A flash of brilliant light came through both windows, and an explosion followed that rocked the building like a sonic boom. It sounded more like a deafening thud than a crack, as if the winds had muffled the sound in some strange way. Book, magazines, and files tumbled to the floor as the bomb's concussion wave passed through the building.
Pat lurched back to the window. “What the hell was that?”
Maggie ran over to the window on his side of the embassy and peered over his shoulder. The sandstorm continued to rage outside.
“They must have used the storm to camouflage the attack,” she said as alarms began to sound throughout the building. The red light from the staircase just outside the door began to flash continuously.
“God, it may not be over.”
“You get the door,” Maggie barked to Pat, who strode across the room and swung the vault door closed. It could be closed and locked from both sides. Pat turned the wheel, spinning the locks.
Maggie ran to her desk. In an instant she inserted a USB flash drive, which asked for a password. She typed in the only one that she knew he would think of. Then she hit the Delete System button on her computer. As if a flashbulb exploded, the screen on her computer went blank. Next, she pulled away the backing of her empty picture frame and slid the small flash drive inside.
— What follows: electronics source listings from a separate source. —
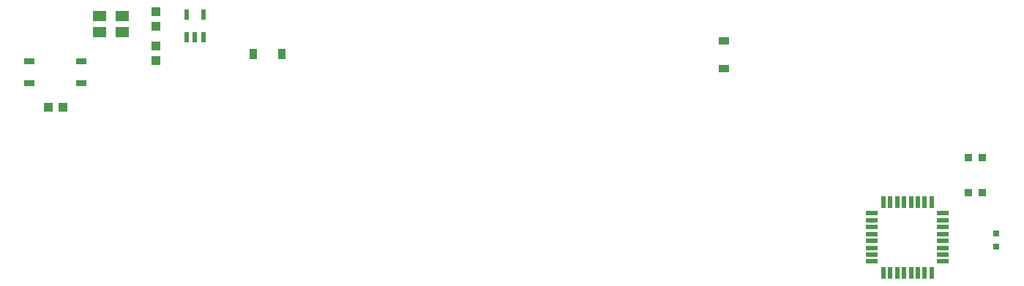
<source format=gbr>
%TF.GenerationSoftware,KiCad,Pcbnew,(5.1.9)-1*%
%TF.CreationDate,2021-03-22T18:36:52-04:00*%
%TF.ProjectId,DSKY_keyboard,44534b59-5f6b-4657-9962-6f6172642e6b,1.0*%
%TF.SameCoordinates,Original*%
%TF.FileFunction,Paste,Bot*%
%TF.FilePolarity,Positive*%
%FSLAX46Y46*%
G04 Gerber Fmt 4.6, Leading zero omitted, Abs format (unit mm)*
G04 Created by KiCad (PCBNEW (5.1.9)-1) date 2021-03-22 18:36:52*
%MOMM*%
%LPD*%
G01*
G04 APERTURE LIST*
%ADD10R,0.507200X1.461999*%
%ADD11R,1.461999X0.507200*%
%ADD12R,1.200000X0.800000*%
%ADD13R,0.550000X1.200000*%
%ADD14R,0.800000X0.800000*%
%ADD15R,1.220000X0.910000*%
%ADD16R,1.500000X1.240000*%
%ADD17R,1.000000X1.075000*%
%ADD18R,1.075000X1.000000*%
%ADD19R,0.900000X0.900000*%
%ADD20R,0.910000X1.220000*%
G04 APERTURE END LIST*
D10*
%TO.C,U1*%
X184854499Y-99263200D03*
X184054499Y-99263200D03*
X183254500Y-99263200D03*
X182454499Y-99263200D03*
X181654501Y-99263200D03*
X180854500Y-99263200D03*
X180054499Y-99263200D03*
X179254501Y-99263200D03*
D11*
X177939700Y-100578001D03*
X177939700Y-101378001D03*
X177939700Y-102178000D03*
X177939700Y-102978001D03*
X177939700Y-103777999D03*
X177939700Y-104578000D03*
X177939700Y-105378001D03*
X177939700Y-106177999D03*
D10*
X179254501Y-107492800D03*
X180054501Y-107492800D03*
X180854500Y-107492800D03*
X181654501Y-107492800D03*
X182454499Y-107492800D03*
X183254500Y-107492800D03*
X184054501Y-107492800D03*
X184854499Y-107492800D03*
D11*
X186169300Y-106177999D03*
X186169300Y-105377999D03*
X186169300Y-104578000D03*
X186169300Y-103777999D03*
X186169300Y-102978001D03*
X186169300Y-102178000D03*
X186169300Y-101377999D03*
X186169300Y-100578001D03*
%TD*%
D12*
%TO.C,U2*%
X80502500Y-82931000D03*
X86502500Y-82931000D03*
X86502500Y-85471000D03*
X80502500Y-85471000D03*
%TD*%
D13*
%TO.C,U3*%
X100581500Y-77503400D03*
X98681500Y-77503400D03*
X98681500Y-80103600D03*
X99631500Y-80103600D03*
X100581500Y-80103600D03*
%TD*%
D14*
%TO.C,D21*%
X192341500Y-104445500D03*
X192341500Y-102945500D03*
%TD*%
D15*
%TO.C,D20*%
X160845500Y-83806500D03*
X160845500Y-80531500D03*
%TD*%
D16*
%TO.C,C1*%
X88582500Y-79563000D03*
X88582500Y-77663000D03*
%TD*%
%TO.C,C2*%
X91249500Y-79563000D03*
X91249500Y-77663000D03*
%TD*%
D17*
%TO.C,C3*%
X95123000Y-82828500D03*
X95123000Y-81128500D03*
%TD*%
%TO.C,R1*%
X95123000Y-77152500D03*
X95123000Y-78852500D03*
%TD*%
D18*
%TO.C,R2*%
X84352500Y-88265000D03*
X82652500Y-88265000D03*
%TD*%
D19*
%TO.C,SW20*%
X190665000Y-94089000D03*
X189065000Y-94089000D03*
X189065000Y-98189000D03*
X190665000Y-98189000D03*
%TD*%
D20*
%TO.C,D22*%
X106376000Y-82105500D03*
X109651000Y-82105500D03*
%TD*%
M02*

</source>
Putting the mat and backing back in place, she took the .40-caliber Glock from her drawer and joined Pat back at his window. He glanced at her, then the gun.
In the year she had been posted with the Agency, she had never taken out the Glock. She didn't need the practice. Maggie's grandfather had taught her to shoot pistols from a very early age on his ranch.
“It must have been a smaller bomb to blow the fence,” he said loudly over the blare of the alarm.
“If that's true, the next one will come at us right out of that storm,” Maggie shouted back.
Pat turned and stepped toward his desk. Maggie saw him reach for the small photo of his family.
A movement out of the corner of her eye brought her back to the window. Two figures ran across the courtyard, each with a weapon of some kind. The sound of random firing from a machine gun carried from the soccer field on the north side of the embassy compound.
Maggie watched a cement truck emerge out of the darkness and head directly for the embassy's main building. It seemed impossible, but the boy driving the truck seemed barely able to peek over the steering wheel.
“Oh, God.”
The flash blinded her like a direct glimpse of the sun. And then everything went pitch-black.